Collaborative Research: EAGER: NAIRR Pilot: Demystifying the Black Box: Algorithm-Informed Neural Networks

Today's artificial intelligence (AI) systems are powerful but often operate as opaque "black boxes," making decisions without clear explanations. This lack of transparency limits trust in AI, particularly in critical domains such as healthcare, finance, and autonomous systems, where understanding the reasoning behind decisions is essential. At the same time, decades of research have produced mature, well-established, and theoretically proven algorithms.

This project introduces Algorithm-Informed Neural Networks (AINNs), a new approach that integrates these proven algorithmic principles into the design of neural networks. By embedding logical steps into AI architectures, AINNs enhance explainability, reliability, and efficiency, making AI systems more interpretable and reducing their dependence on large datasets.

This advance is particularly beneficial in fields where data is scarce or sensitive, such as medical diagnostics or regulatory decision-making. By addressing these challenges, the project contributes to the development of trustworthy, transparent, and efficient AI technologies that can drive scientific progress and benefit society.

To achieve these goals, the project is structured around two key research tasks. First, it focuses on algorithm-mapped neural models, which construct neural networks by systematically integrating well-established algorithmic logic.

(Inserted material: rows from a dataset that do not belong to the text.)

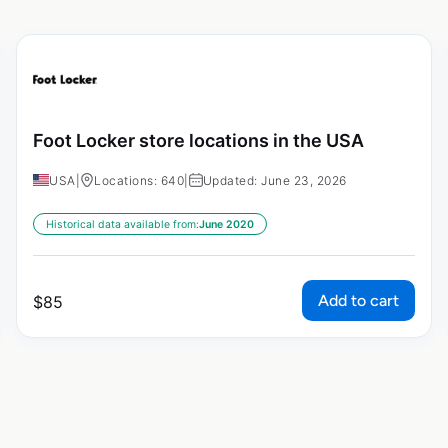
Foot Locker store locations in the USA
USA
|
Locations: 640
|
Updated: June 23, 2026
Historical data available from:
June 2020
Add to cart
$
85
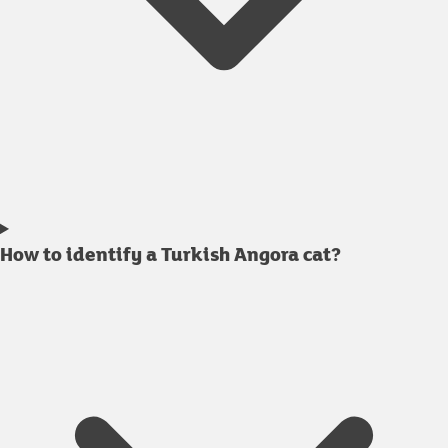
How to identify a Turkish Angora cat?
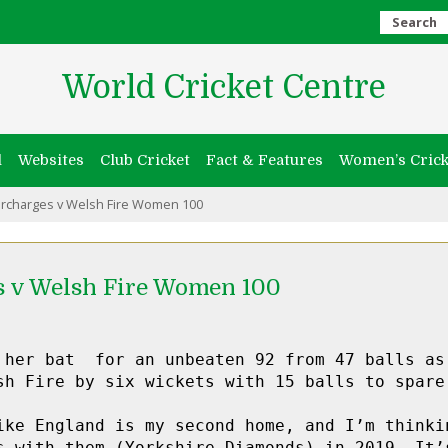
Search
World Cricket Centre
l
Websites
Club Cricket
Fact & Features
Women’s Crick
rcharges v Welsh Fire Women 100
s v Welsh Fire Women 100
 her bat  for an unbeaten 92 from 47 balls as 
sh Fire by six wickets with 15 balls to spare.
ike England is my second home, and I’m thinkin
s with them (Yorkshire Diamonds) in 2019. It’s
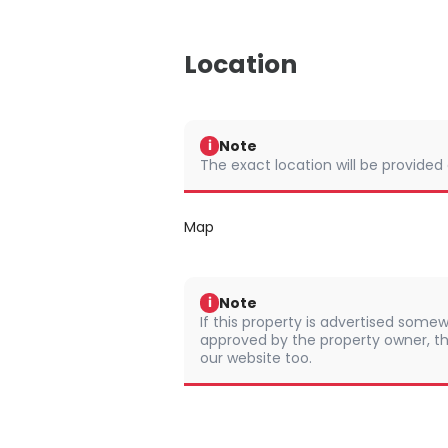
Location
Note
i
The exact location will be provided
Map
Note
i
If this property is advertised somew
approved by the property owner, th
our website too.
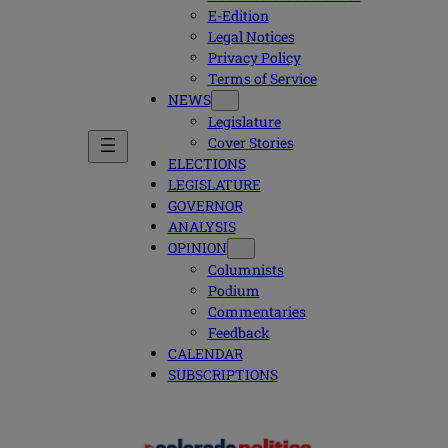
E-Edition
Legal Notices
Privacy Policy
Terms of Service
NEWS
Legislature
Cover Stories
ELECTIONS
LEGISLATURE
GOVERNOR
ANALYSIS
OPINION
Columnists
Podium
Commentaries
Feedback
CALENDAR
SUBSCRIPTIONS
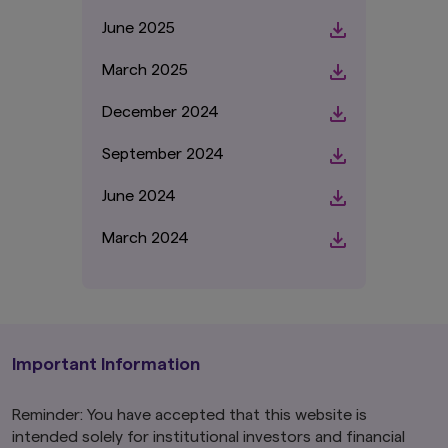
June 2025
March 2025
December 2024
September 2024
June 2024
March 2024
Important Information
Reminder: You have accepted that this website is
intended solely for institutional investors and financial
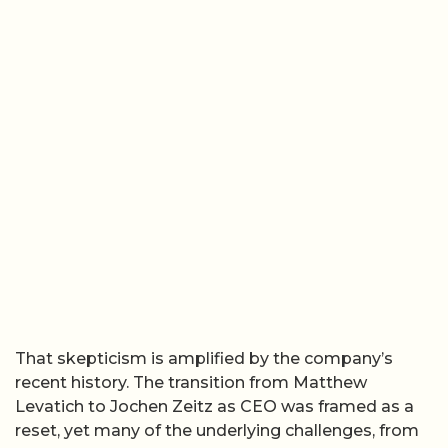
That skepticism is amplified by the company’s
recent history. The transition from Matthew
Levatich to Jochen Zeitz as CEO was framed as a
reset, yet many of the underlying challenges, from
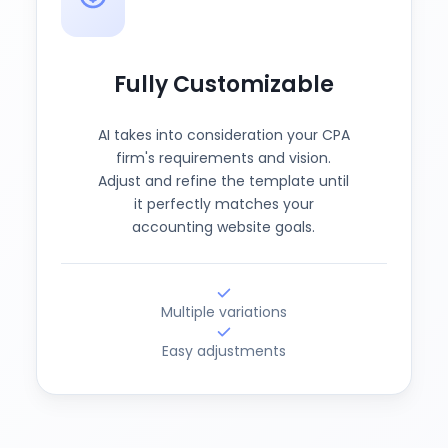
Fully Customizable
AI takes into consideration your CPA
firm's requirements and vision.
Adjust and refine the template until
it perfectly matches your
accounting website goals.
Multiple variations
Easy adjustments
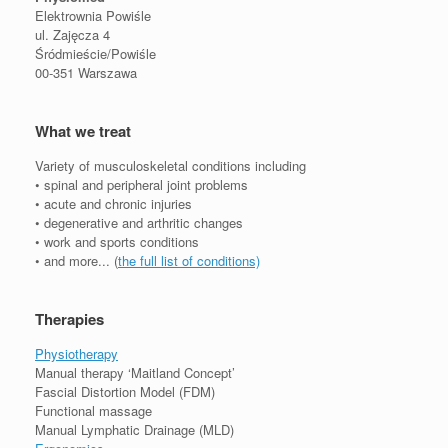
Elektrownia Powiśle
ul. Zajęcza 4
Śródmieście/Powiśle
00-351 Warszawa
What we treat
Variety of musculoskeletal conditions including
• spinal and peripheral joint problems
• acute and chronic injuries
• degenerative and arthritic changes
• work and sports conditions
• and more... (
the full list of conditions)
Therapies
Physiotherapy
Manual therapy ‘Maitland Concept’
Fascial Distortion Model (FDM)
Functional massage
Manual Lymphatic Drainage (MLD)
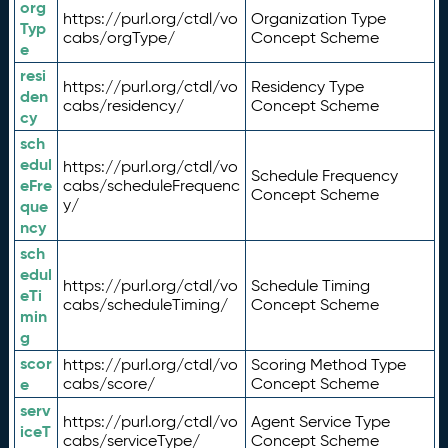
org
https://purl.org/ctdl/vo
Organization Type
Typ
cabs/orgType/
Concept Scheme
e
resi
https://purl.org/ctdl/vo
Residency Type
den
cabs/residency/
Concept Scheme
cy
sch
edul
https://purl.org/ctdl/vo
Schedule Frequency
eFre
cabs/scheduleFrequenc
Concept Scheme
y/
que
ncy
sch
edul
https://purl.org/ctdl/vo
Schedule Timing
eTi
cabs/scheduleTiming/
Concept Scheme
min
g
scor
https://purl.org/ctdl/vo
Scoring Method Type
e
cabs/score/
Concept Scheme
serv
https://purl.org/ctdl/vo
Agent Service Type
iceT
cabs/serviceType/
Concept Scheme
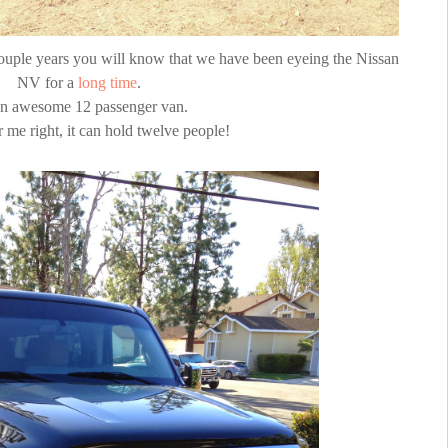
couple years you will know that we have been eyeing the Nissan
NV for a
long time
.
 an awesome 12 passenger van.
 me right, it can hold twelve people!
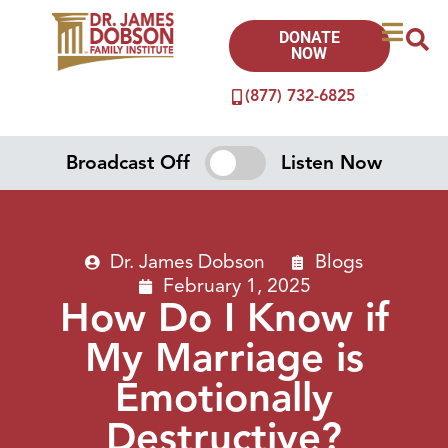
DONATE
NOW
(877) 732-6825
Broadcast Off
Listen Now
Dr. James Dobson
Blogs
February 1, 2025
How Do I Know if
My Marriage is
Emotionally
Destructive?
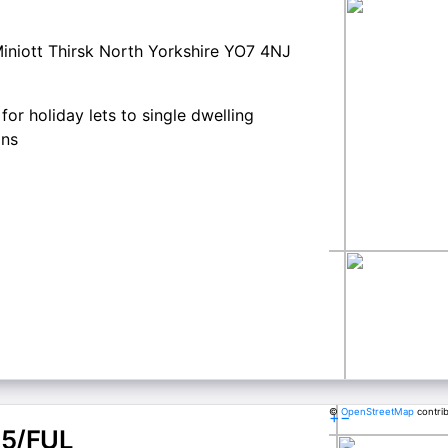
iniott Thirsk North Yorkshire YO7 4NJ
for holiday lets to single dwelling
ons
©
OpenStreetMap
contri
+
−
5/FUL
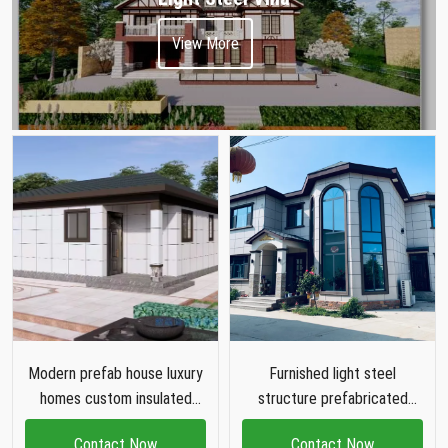
View More
Modern prefab house luxury
Furnished light steel
homes custom insulated
structure prefabricated
galvanised light steel frame
luxury villa two story prefab
Contact Now
Contact Now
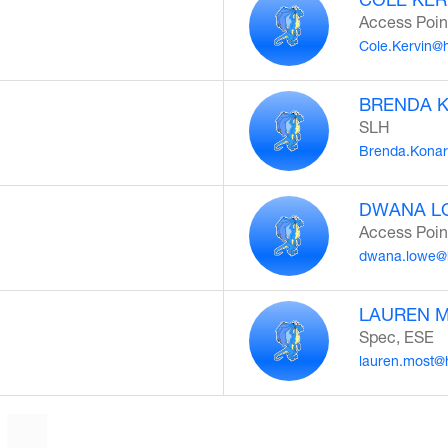
Access Poin
Cole.Kervin@
BRENDA 
SLH
Brenda.Konar
DWANA L
Access Poin
dwana.lowe@
LAUREN 
Spec, ESE
lauren.most@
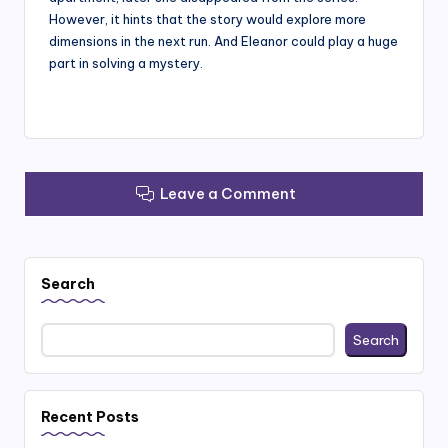
However, it hints that the story would explore more
dimensions in the next run. And Eleanor could play a huge
part in solving a mystery.
Leave a Comment
Search
Search
Recent Posts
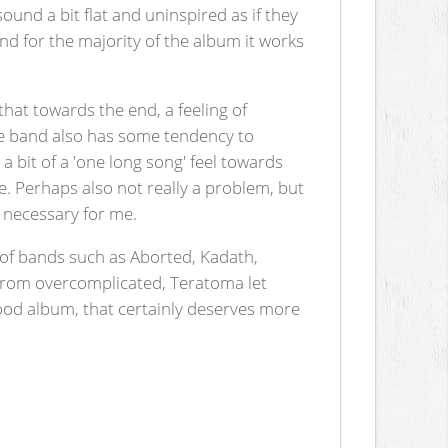
ound a bit flat and uninspired as if they
and for the majority of the album it works
that towards the end, a feeling of
 the band also has some tendency to
 bit of a 'one long song' feel towards
ne. Perhaps also not really a problem, but
y necessary for me.
ks of bands such as Aborted, Kadath,
 from overcomplicated, Teratoma let
A good album, that certainly deserves more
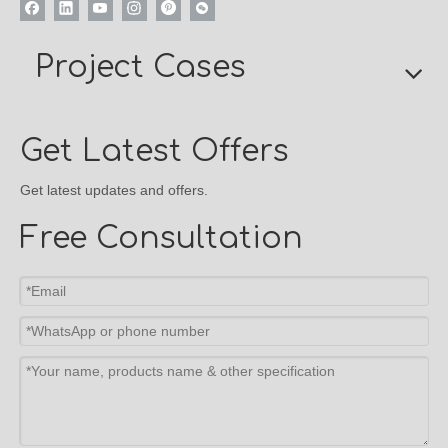
Project Cases
Get Latest Offers
Get latest updates and offers.
Free Consultation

Instead of relying solely on training data, these models leverage predefined logical rules — ranging from pseudocode to flowcharts — to ensure reliability and trustworthiness in AI decision-making.

This approach reduces training data requirements while improving generalization and interpretability. Second, the research develops latent behavior analysis of neural blocks, a novel debugging tool that enables AI systems to be systematically inspected for correctness. By analyzing the execution patterns of neural subnetworks, this method detects input-specific anomalies and traces them back to logical inconsistencies, facilitating targeted debugging and improving model robustness.

The project will evaluate AINNs across diverse tasks, from algorithmic reasoning to perception-based applications, using key metrics such as data efficiency, error localization accuracy, and generalization performance. Expected outcomes include AI systems with greater transparency, lower data dependency, and enhanced reliability, making them more effective in real-world applications.

The project will publicly release datasets, models, and tools to promote broader adoption of algorithm-informed AI across multiple domains.

This award reflects NSF's statutory mission and has been deemed worthy of support through evaluation using the Foundation's intellectual merit and broader impacts review criteria.